Bulleit Celebrates Rye With a 20 Year Old Release

Bulleit Celebrates Rye With a 20 Year Old Release

The new whiskey is a testament to the brand’s longstanding support of the style

July 9, 2026 –––––– Julia Higgins, , , ,

When Bulleit launched its rye in 2011, it lent credence to a style that, while once omnipresent in U.S. whiskey back before Prohibition, became overshadowed by bourbon. Up until that point, the brand had hung its hat on high-rye bourbons, bottling sourced distillate with a mashbill of 68% corn, 28% rye, and 4% malted barley since its founding in 1987. The first rye—a 95% rye, 5% malted barley variant sourced from Indiana’s MGP—therefore represented a seismic shift for Bulleit, and the whiskey’s rapid ascent into bars across the country (and at home) helped give the style a firmer foothold in the U.S. Today, Bulleit is celebrating the revival of American rye with a 20 year old, its oldest yet.

The 20 year old was sourced from MGP and made from a 95% rye, 5% malted barley mashbill, as all Bulleit ryes have been, and will be (while Bulleit operates two distilleries in Kentucky, they are for the production of bourbon, not rye). It matured entirely in Kentucky, and its barrel selection was overseen by Nicole Austin, director of American whiskey liquid development, together with the Bulleit team, resulting in this limited release of just 1,776 bottles.
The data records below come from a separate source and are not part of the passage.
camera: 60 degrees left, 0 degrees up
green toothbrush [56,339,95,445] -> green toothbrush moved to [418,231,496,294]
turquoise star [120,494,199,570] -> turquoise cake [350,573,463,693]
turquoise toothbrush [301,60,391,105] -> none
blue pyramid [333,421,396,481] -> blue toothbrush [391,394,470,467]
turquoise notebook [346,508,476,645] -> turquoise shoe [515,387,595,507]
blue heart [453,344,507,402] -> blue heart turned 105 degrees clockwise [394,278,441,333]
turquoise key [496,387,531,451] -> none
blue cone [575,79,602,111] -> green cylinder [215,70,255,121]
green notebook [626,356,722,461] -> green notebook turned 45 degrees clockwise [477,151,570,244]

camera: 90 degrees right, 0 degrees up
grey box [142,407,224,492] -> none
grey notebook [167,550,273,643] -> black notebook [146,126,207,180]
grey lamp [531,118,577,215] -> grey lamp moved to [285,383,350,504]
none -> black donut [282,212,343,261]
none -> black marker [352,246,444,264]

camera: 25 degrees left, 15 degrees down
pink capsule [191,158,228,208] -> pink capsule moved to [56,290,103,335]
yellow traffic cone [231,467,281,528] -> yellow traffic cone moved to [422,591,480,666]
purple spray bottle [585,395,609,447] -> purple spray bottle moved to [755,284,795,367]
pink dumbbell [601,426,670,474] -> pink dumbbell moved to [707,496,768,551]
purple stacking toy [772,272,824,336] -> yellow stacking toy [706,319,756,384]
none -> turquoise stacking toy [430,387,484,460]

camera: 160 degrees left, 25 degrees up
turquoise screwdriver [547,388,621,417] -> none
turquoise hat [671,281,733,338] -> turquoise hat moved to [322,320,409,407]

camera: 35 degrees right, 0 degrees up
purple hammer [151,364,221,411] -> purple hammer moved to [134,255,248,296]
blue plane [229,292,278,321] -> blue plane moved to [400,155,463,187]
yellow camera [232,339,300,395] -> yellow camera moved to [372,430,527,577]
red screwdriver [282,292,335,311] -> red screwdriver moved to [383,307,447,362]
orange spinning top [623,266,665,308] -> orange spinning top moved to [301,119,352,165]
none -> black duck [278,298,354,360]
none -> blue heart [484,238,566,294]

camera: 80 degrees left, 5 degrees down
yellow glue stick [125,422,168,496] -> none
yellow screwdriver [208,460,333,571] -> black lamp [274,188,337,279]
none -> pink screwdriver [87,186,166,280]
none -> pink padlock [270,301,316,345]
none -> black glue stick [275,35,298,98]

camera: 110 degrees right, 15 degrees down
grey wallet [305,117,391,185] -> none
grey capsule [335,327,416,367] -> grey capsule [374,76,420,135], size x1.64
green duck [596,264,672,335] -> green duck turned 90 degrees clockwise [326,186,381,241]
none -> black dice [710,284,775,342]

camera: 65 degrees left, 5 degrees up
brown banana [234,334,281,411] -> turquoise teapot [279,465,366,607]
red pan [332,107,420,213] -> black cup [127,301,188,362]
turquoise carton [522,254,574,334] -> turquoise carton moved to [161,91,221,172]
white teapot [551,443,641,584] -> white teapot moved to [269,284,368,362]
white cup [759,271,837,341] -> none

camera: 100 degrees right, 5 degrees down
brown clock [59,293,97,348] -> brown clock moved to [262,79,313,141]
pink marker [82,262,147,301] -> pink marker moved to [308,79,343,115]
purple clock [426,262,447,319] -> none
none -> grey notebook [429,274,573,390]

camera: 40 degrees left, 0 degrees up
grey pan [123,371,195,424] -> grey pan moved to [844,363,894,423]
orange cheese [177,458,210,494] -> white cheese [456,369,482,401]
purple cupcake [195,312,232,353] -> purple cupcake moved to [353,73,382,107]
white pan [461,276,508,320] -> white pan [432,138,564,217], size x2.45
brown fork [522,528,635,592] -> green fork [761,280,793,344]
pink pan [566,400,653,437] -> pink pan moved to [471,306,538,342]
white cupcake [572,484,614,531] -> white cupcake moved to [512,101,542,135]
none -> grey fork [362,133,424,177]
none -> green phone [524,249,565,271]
At 137 proof, it’s a heady whiskey, punctuated by heavy spice, dried fruit, and toasted sugar sweetness. Bulleit 20 year old rye is available for $300 in limited quantities at the Bulleit Distillery in Shelbyville, Kentucky, and in select markets nationwide.

The new ultra-aged Bulleit rye comes at a watershed moment for American whiskey—an industrywide correction means that, while there may be growing pains for distillers as they sit on excess barrel inventory, a surplus of aged whiskey is creating greater availability. That’s often meant older American bourbons. Ultra-aged ryes have been represented, though that’s not to say they haven’t appeared. (Michter’s, for instance, infrequently releases 20 and 25 year old ryes). Bulleit previously offered an age-stated rye with a 12 year old, which debuted first in 2019 and then once again in 2024, as well as with its 10 year old, which also came out in 2024.